### [DOCUMENT EXTRACT]
┄┄┄┄┄┄┄┄┄┄
New York, Feb 12, 2026, 18:49 EST — After-hours
- Coinbase slid 7.9% after hours, with shares falling following an unexpected quarterly loss.
- Transaction revenue dropped to $982.7 million with trading activity slowing down, while subscription and services revenue came in at $727.4 million
- Eyes turn to the initial Q1 revenue numbers, with Friday’s U.S. inflation reading also in the spotlight.
Coinbase Global (COIN.O) dropped 7.9% in after-hours to $141.09 on Thursday, hit by an unexpected quarterly loss. Shares ranged from $134.29 to $154.39 during the session.
The numbers give an immediate sense of whether the crypto trading slowdown is letting up or deepening. Coinbase remains largely dependent on transaction fees; those revenue streams can evaporate in a hurry if prices drop and clients stop trading.
That’s relevant right now because the company is signaling weaker subscription and services revenue this quarter—the segment that was expected to be more stable. So, traders are zeroed in on early February, watching closely, with crypto prices likely to influence sentiment heading into next week.
┄┄┄┄┄┄┄┄┄┄
Recorded data:
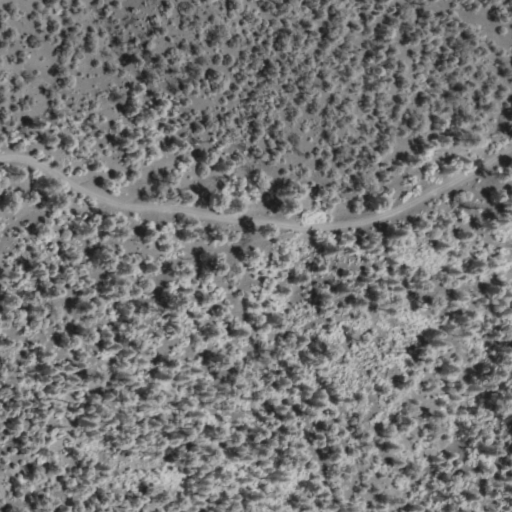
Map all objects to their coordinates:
road: (259, 223)
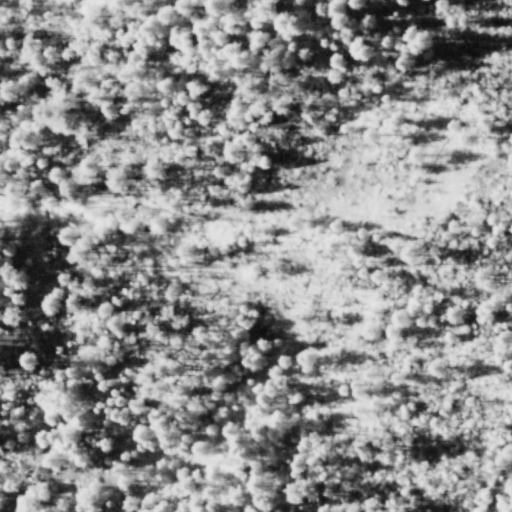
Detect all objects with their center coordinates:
road: (493, 489)
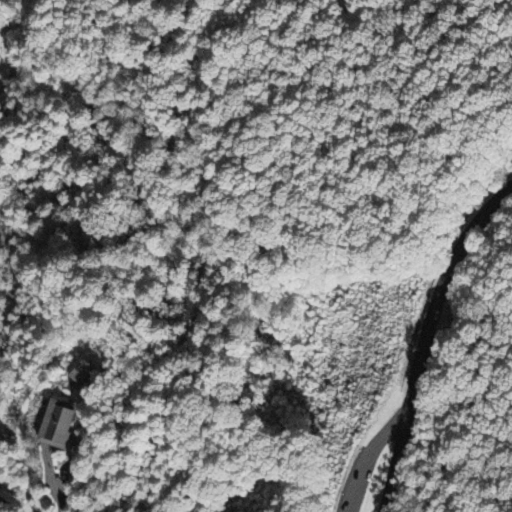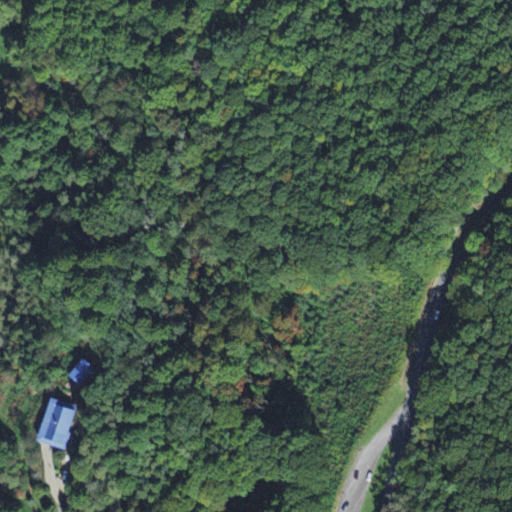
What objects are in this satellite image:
road: (426, 340)
building: (83, 373)
building: (60, 426)
road: (356, 468)
road: (5, 504)
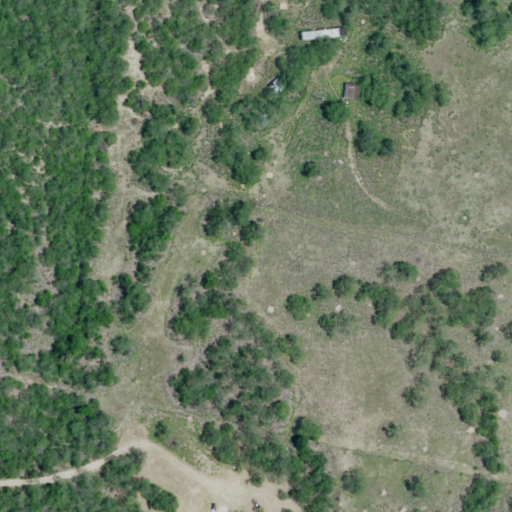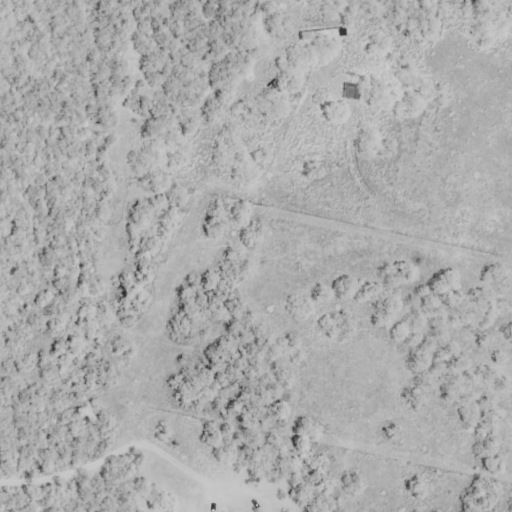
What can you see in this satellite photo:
building: (322, 35)
building: (351, 93)
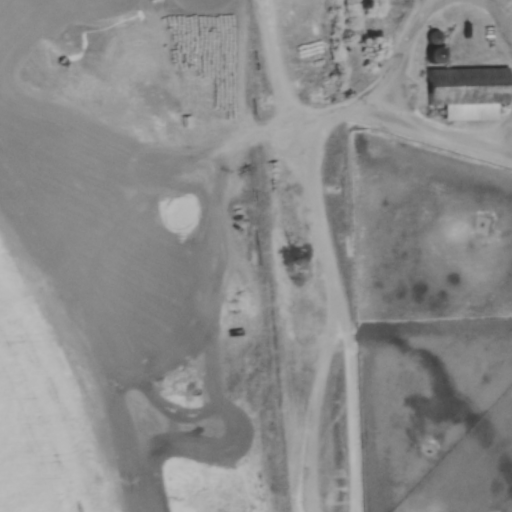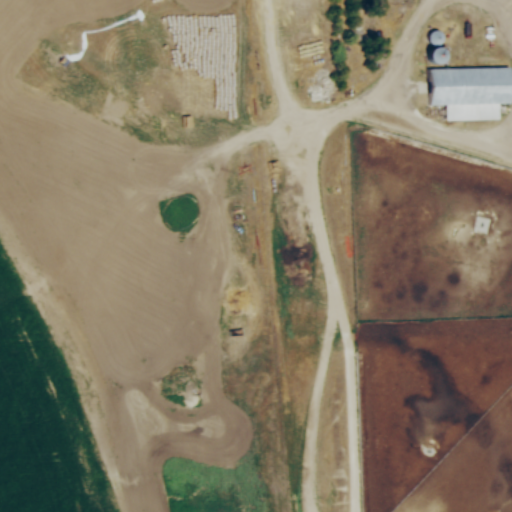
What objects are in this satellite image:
silo: (436, 38)
building: (436, 38)
road: (402, 52)
silo: (434, 55)
building: (434, 55)
building: (468, 92)
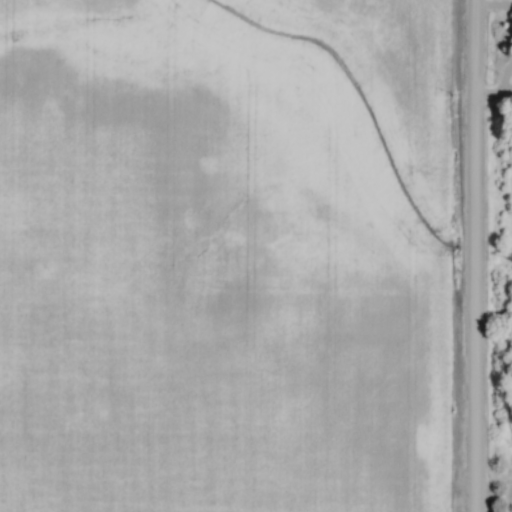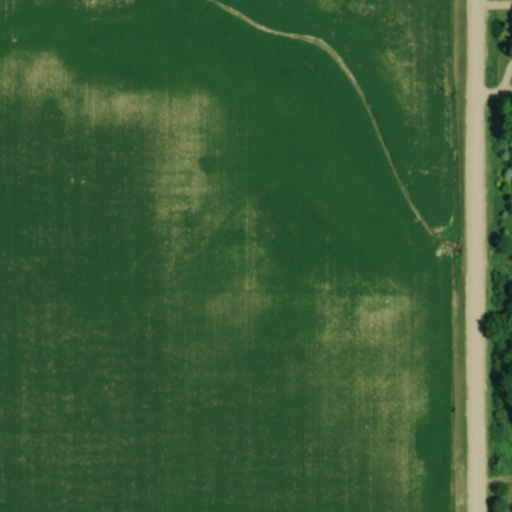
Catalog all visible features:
road: (468, 256)
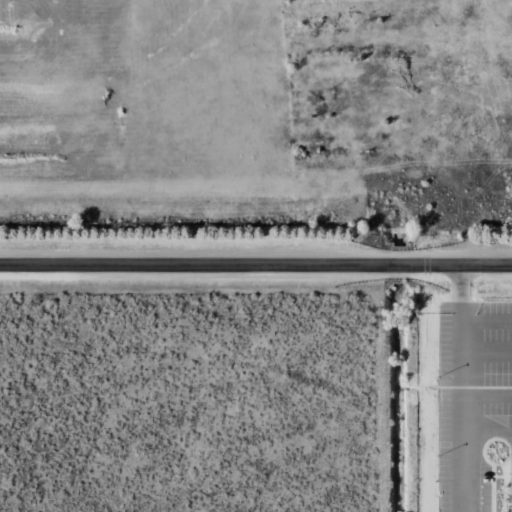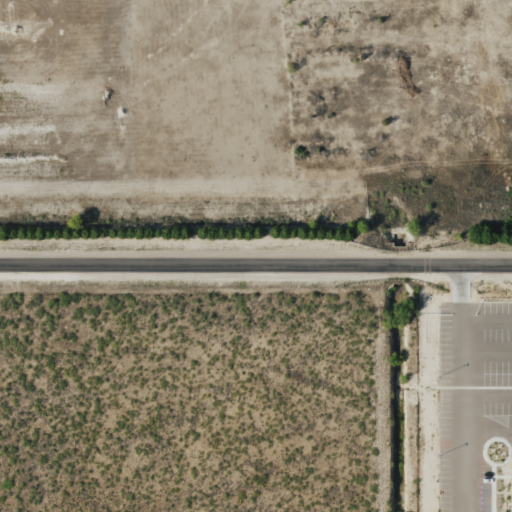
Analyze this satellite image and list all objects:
road: (256, 266)
building: (508, 484)
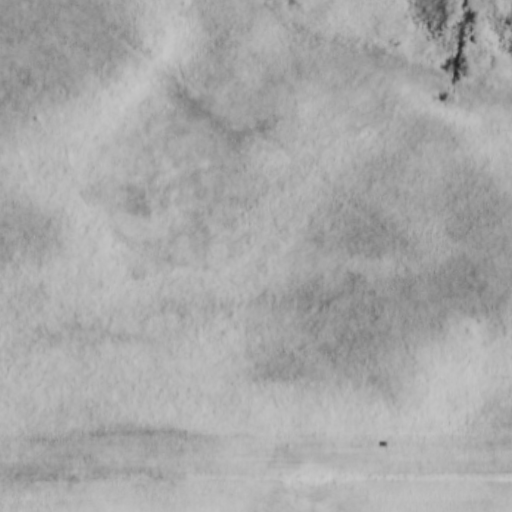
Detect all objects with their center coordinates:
road: (256, 452)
┄┄┄┄┄┄┄┄┄┄
### [TASKS TO CARRY OUT]
1 > Sum up the Coinbase article in two sentences.
2 > Reproduce word for word the part of the Coinbase article that begins at the words "New York, Feb" and stops after "during the session.".
This material is unrelated to the Coinbase article.

### [OUTPUTS FOR THE TASKS]
1 > Coinbase shares dropped 7.9% after hours to $141.09 on Thursday following an unexpected quarterly loss, as transaction revenue fell to $982.7 million on slower trading and subscription and services revenue came in at $727.4 million. The company is signaling weaker subscription and services revenue this quarter, and attention is turning to the initial Q1 revenue numbers and Friday's U.S. inflation reading.

2 >
New York, Feb 12, 2026, 18:49 EST — After-hours
- Coinbase slid 7.9% after hours, with shares falling following an unexpected quarterly loss.
- Transaction revenue dropped to $982.7 million with trading activity slowing down, while subscription and services revenue came in at $727.4 million
- Eyes turn to the initial Q1 revenue numbers, with Friday’s U.S. inflation reading also in the spotlight.
Coinbase Global (COIN.O) dropped 7.9% in after-hours to $141.09 on Thursday, hit by an unexpected quarterly loss. Shares ranged from $134.29 to $154.39 during the session.